Inflammation is implicated in tumor development, invasion, and metastasis. Hence, it has been suggested that common cellular and molecular mechanisms are activated in wound repair and in cancer development. In addition, it has been previously proposed that the inflammatory response, which is associated with the wound healing process, could recapitulate ontogeny through the reexpression of the extraembryonic, that is, amniotic and vitelline, functions in the interstitial space of the injured tissue. If so, the use of inflammation by the cancer-initiating cell can also be supported in the ability to reacquire extraembryonic functional axes for tumor development, invasion, and metastasis. Thus, the diverse components of the tumor microenvironment could represent the overlapping reexpression of amniotic and vitelline functions. These functions would favor a gastrulation-like process, that is, the creation of a reactive stroma in which fibrogenesis and angiogenesis stand out.

Figure 1

Representative drawing of the early mammalian embryo during gastrulation. The internalization of the extraembryonic mesoderm (EM) during gastrulation allows for the creation of the intraembryonic mesoderm (IM) that could thus join functional amniotic and vitelline properties from the amnion (A) and yolk sac (YS), respectively. BI: blood islands; C: chorionic vellosities.

Figure 2

Evolutive phases of the inflammatory cancer cell. Cancer cells can adopt an inflammatory phenotype to invade neighboring tissues and survive in these ectopic sites. In the successive phases of tumorigenesis, the cancer cells invade the host by expressing natural and adaptive immune-related mechanisms. sc: stem cell; scc: stem cancer cell; shc: stem hematopoietic cell; f: fibroblast; mn: monocyte; mf: myofibroblast; g: granulocyte; mØ: macrophage; lc: lymphatic capillary; cc: cancer cell; lnm: lymph node metastasis; hev: high endothelial venule; l: lymphocytes; pcv: postcapillary venule; bc: blood capillary; p: pericyte; *tumoral antigen.

Figure 3

Successive and overlapped stages of tumorigenesis.
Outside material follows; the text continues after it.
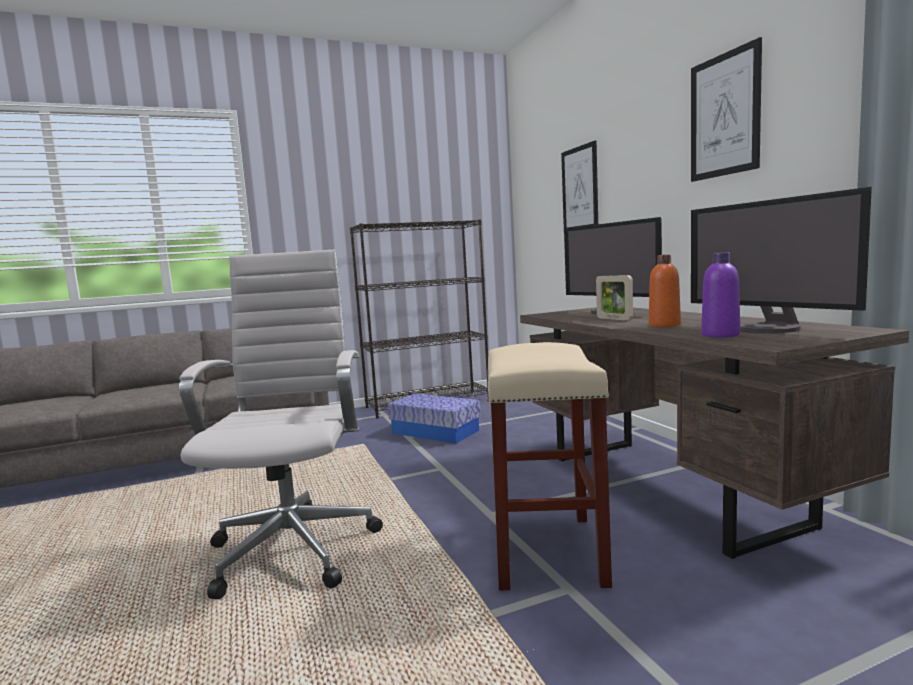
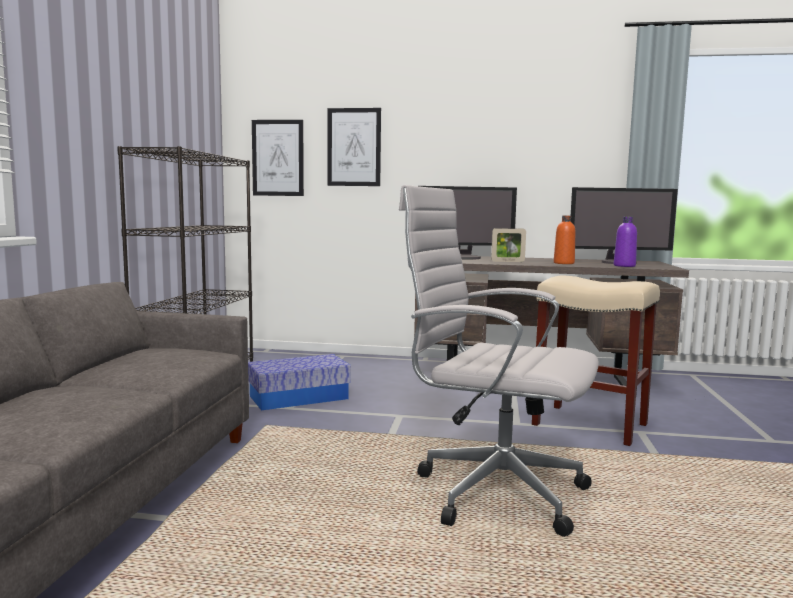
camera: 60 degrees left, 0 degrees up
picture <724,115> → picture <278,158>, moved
Genetic and epigenetic factors stimulate the formation of a cancer stem cell that invades the interstitial space favored by the inflammatory interstitial-lymphatic axis, which stands out the tissue circulation of fluid and the cellular migration. The tumor cell, by means of using the natural and adaptive immune mechanisms, becomes immunotolerant, which favors the following phases of tumor development. Then, the cancer cell induces the creation of a stroma formed by a special type of granulation tissue, and this allows for the creation of a tumoral parenchyma provided with functional heterogeneity. Finally, this heterogeneous tumor mass plunders the trophic stores of the host inducing cachexia.